2Fermer4
Kevin KoflerLe 26/01/2009 à 11:23
Lionel Debroux (./2) :
Not that either Thomas or I really see the point, though. These tools are small, and still used by multiple active developers (to name three of them: Ranman, Lachprog, Folco) as part of build scripts.What's the point of requiring users to go fish themselves for yet another set of tools ?

I don't see how yum install tigcc-tools-suite is a problem. Even on W32 you just have to download and unzip a zipfile, the TIGCC Tools Suite doesn't even have an installer. And having them be separate packages allows using one without the other. Not all uses of the tools are in conjunction with TIGCC, and not all TIGCC users need the tools either.
BTW, dasm-tigcc isn't in TIGCC, why is that ? I know where to download it, but is it another thing you forgot to include, like the CHM -> Qt converters ?

No, it's intentionally separate. TIGCC doesn't use or require dasm-tigcc, dasm-tigcc doesn't use or require TIGCC. To me that's the definition of separate packages.
We may rename "GCC4TI Tools" to "GCC4TI/TIGCC Tools" or "TIGCC/GCC4TI Tools", if that's a problem for you.

What about a neutral name like "TICT Programming Tools Suite"? Having "TIGCC" in the name occasionally confused some users (they didn't understand that TIGCC Tools Suite != TIGCC - the same goes for "GCC4TI"), and also as I said, those tools can be used without TIGCC. (The eBook tools you removed are perfect examples, but there are more tools which can be used without TIGCC. For example, ttbin2str may be useful even for TI-BASIC programmers.)
But having them within TIGCC / GCC4TI makes sense for reducing present (pucrunch-related code in ld-tigcc code, I didn't even think of it) and preventing future (e.g. variable name checking code) duplication.I'd tend to see the reduction of the ttppggen / ld-tigcc code duplication the other way round, i.e. modifying ld-tigcc to use chunks of ttpack/ttppggen code in a way or another (either as an external executable, or as embedded code, since most tt* are meant to be embedded in other C files).

The problem is that this makes standalone releases out of the version in your repository, as you suggest:
That the tools are part of the GCC4TI repository
doesn't prevent anyone from making them a standalone package wink

very hard. Depending on how you organize this, I might end up having to fork the tools suite to be able to ship a standalone package. If you want me to use it as you ship it, you need to make sure it can be built without a full GCC4TI source tree. But sharing code across components makes that hard.

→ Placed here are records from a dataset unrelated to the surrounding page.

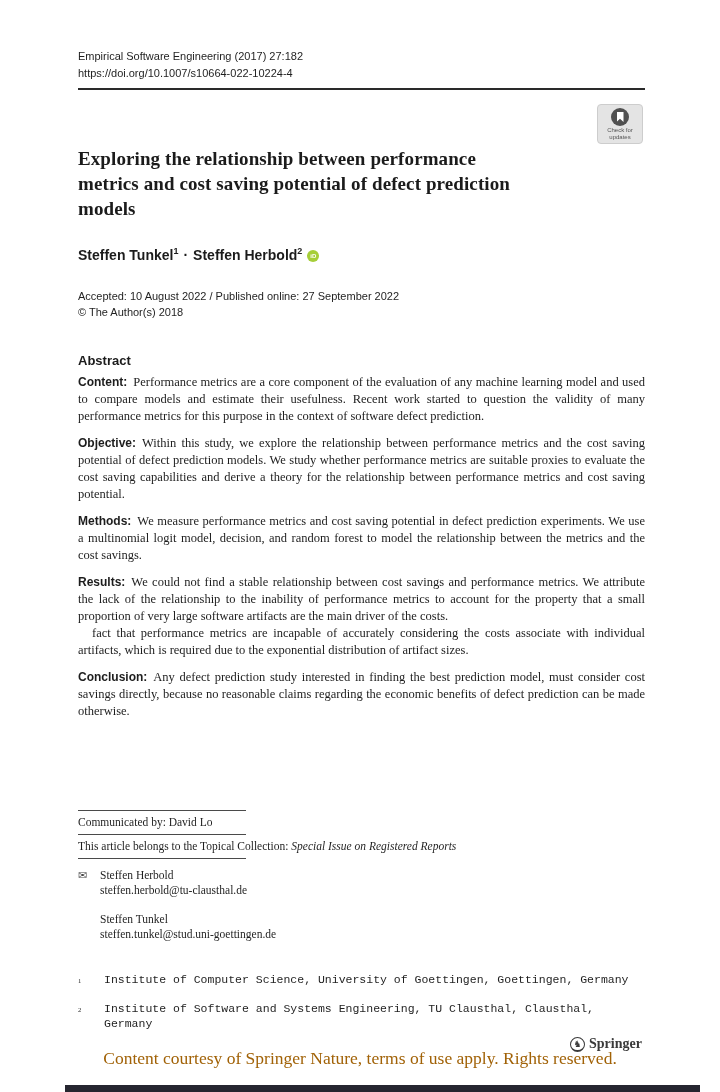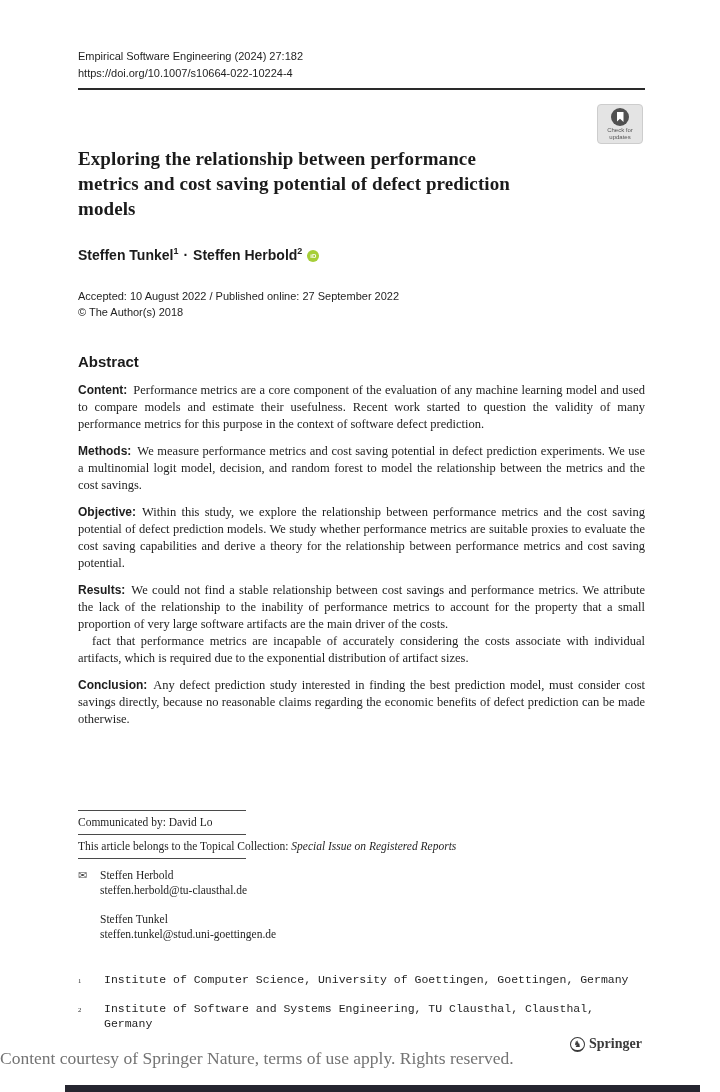--- a/index.html
+++ b/index.html
@@ -35,22 +35,22 @@
   .author-sep { font-weight:700; margin:0 5px; }
   .orcid { display:inline-block; width:12px; height:12px; border-radius:50%;
     background:#a6ce39; color:#fff; font-family:"Liberation Sans", sans-serif;
     font-size:6px; font-weight:700; text-align:center; line-height:12px;
     vertical-align:middle; margin-left:5px; cursor:pointer; }
   .meta { position:absolute; left:78px; top:288px; width:567px;
     font-family:"Liberation Sans", sans-serif; font-size:11px; line-height:16px; color:#1f1f1f; }
 
   
   .abstract { position:absolute; left:78px; top:353px; width:567px; }
-  .abstract h2 { font-family:"Liberation Sans", sans-serif; font-size:15px;
-    font-weight:700; color:#1b1b1b; margin-bottom:12px; }
+  .abstract h2 { font-family:"Liberation Sans", sans-serif; font-size:13px;
+    font-weight:700; color:#1b1b1b; margin-bottom:6px; }
   .abstract p { font-size:12.5px; line-height:17px; text-align:justify; margin-bottom:10px; }
   .abstract p b { font-family:"Liberation Sans", sans-serif; font-size:12px; margin-right:6px; }
   .abstract p.no-gap { margin-bottom:0; }
   .abstract p.indent { text-indent:14px; margin-bottom:10px; }
 
   
   .footnotes { position:absolute; left:78px; top:806px; width:567px;
     font-size:11.5px; line-height:15px; color:#1f1f1f; }
   .fn-rule { width:168px; height:1px; background:#4a4a4a; margin:4px 0; }
   .topical i { font-style:italic; }
@@ -64,31 +64,31 @@
   .aff-num { width:26px; font-size:8px; vertical-align:super; padding-top:1px; }
   .aff-text { flex:1;font-family:Liberation Mono, monospace; }
 
   
   .springer-logo { position:absolute; left:570px; top:1036px; display:flex; align-items:center; }
   .springer-icon { width:15px; height:15px; border:1.5px solid #3a3a3a; border-radius:50%;
     display:flex; align-items:center; justify-content:center; font-size:9px; color:#3a3a3a;
     margin-right:4px; border-bottom-width:2.5px; }
   .springer-word { font-family:"Liberation Serif", serif; font-weight:700;
     font-size:14px; color:#3a3a3a; }
-  .watermark { position:absolute; left:0; top:1048px; width:720px; 
-    font-family:"Liberation Serif", serif; font-size:17.5px; color:#737373; }
+  .watermark { position:absolute; left:0; top:1048px; width:720px; text-align:center;
+    font-family:"Liberation Serif", serif; font-size:17.5px; color:#a16207; }
   .bottom-bar { position:absolute; left:65px; top:1085px; width:635px; height:7px; background:#262630; }
 </style>
 </head>
 <body>
 
 <div class="page">
 
   <div class="journal-head">
-    <div>Empirical Software Engineering (2024) 27:182</div>
+    <div>Empirical Software Engineering (2017) 27:182</div>
     <div>https://doi.org/10.1007/s10664-022-10224-4</div>
   </div>
   <div class="head-rule"></div>
 
   <div class="update-badge">
     <div class="badge-circle">
       <div class="bookmark"></div>
     </div>
     <div class="badge-text">
       <div>Check for</div>
@@ -103,22 +103,22 @@
   </div>
 
   <div class="meta">
     <div>Accepted: 10 August 2022 / Published online: 27 September 2022</div>
     <div>© The Author(s) 2018</div>
   </div>
 
   <div class="abstract">
     <h2>Abstract</h2>
     <p><b>Content:</b><span>Performance metrics are a core component of the evaluation of any machine learning model and used to compare models and estimate their usefulness. Recent work started to question the validity of many performance metrics for this purpose in the context of software defect prediction.</span></p>
+    <p><b>Objective:</b><span>Within this study, we explore the relationship between performance metrics and the cost saving potential of defect prediction models. We study whether performance metrics are suitable proxies to evaluate the cost saving capabilities and derive a theory for the relationship between performance metrics and cost saving potential.</span></p>
     <p><b>Methods:</b><span>We measure performance metrics and cost saving potential in defect prediction experiments. We use a multinomial logit model, decision, and random forest to model the relationship between the metrics and the cost savings.</span></p>
-    <p><b>Objective:</b><span>Within this study, we explore the relationship between performance metrics and the cost saving potential of defect prediction models. We study whether performance metrics are suitable proxies to evaluate the cost saving capabilities and derive a theory for the relationship between performance metrics and cost saving potential.</span></p>
     <p class="no-gap"><b>Results:</b><span>We could not find a stable relationship between cost savings and performance metrics. We attribute the lack of the relationship to the inability of performance metrics to account for the property that a small proportion of very large software artifacts are the main driver of the costs.</span></p>
     <p class="indent">fact that performance metrics are incapable of accurately considering the costs associate with individual artifacts, which is required due to the exponential distribution of artifact sizes.</p>
     <p><b>Conclusion:</b><span>Any defect prediction study interested in finding the best prediction model, must consider cost savings directly, because no reasonable claims regarding the economic benefits of defect prediction can be made otherwise.</span></p>
   </div>
 
   <div class="footnotes">
     <div class="fn-rule"></div>
     <div>Communicated by: David Lo</div>
     <div class="fn-rule"></div>
     <div class="topical"><span>This article belongs to the Topical Collection: </span><i>Special Issue on Registered Reports</i></div>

And losing the eBook tools is a regression, will you do a standalone package with those?
What about backwards compatibility if we remove ttppggen ?

ttppggen should definitely stay, it's also useful to compress somebody else's program without needing to recompile it. But it belongs into the separate "TICT Programming Tools Suite" package, not TIGCC nor GCC4TI. TIGCC/W32 never included ttppggen. TIGCC/*nix did, but didn't use it internally, it was just including the entire tools suite. It no longer does.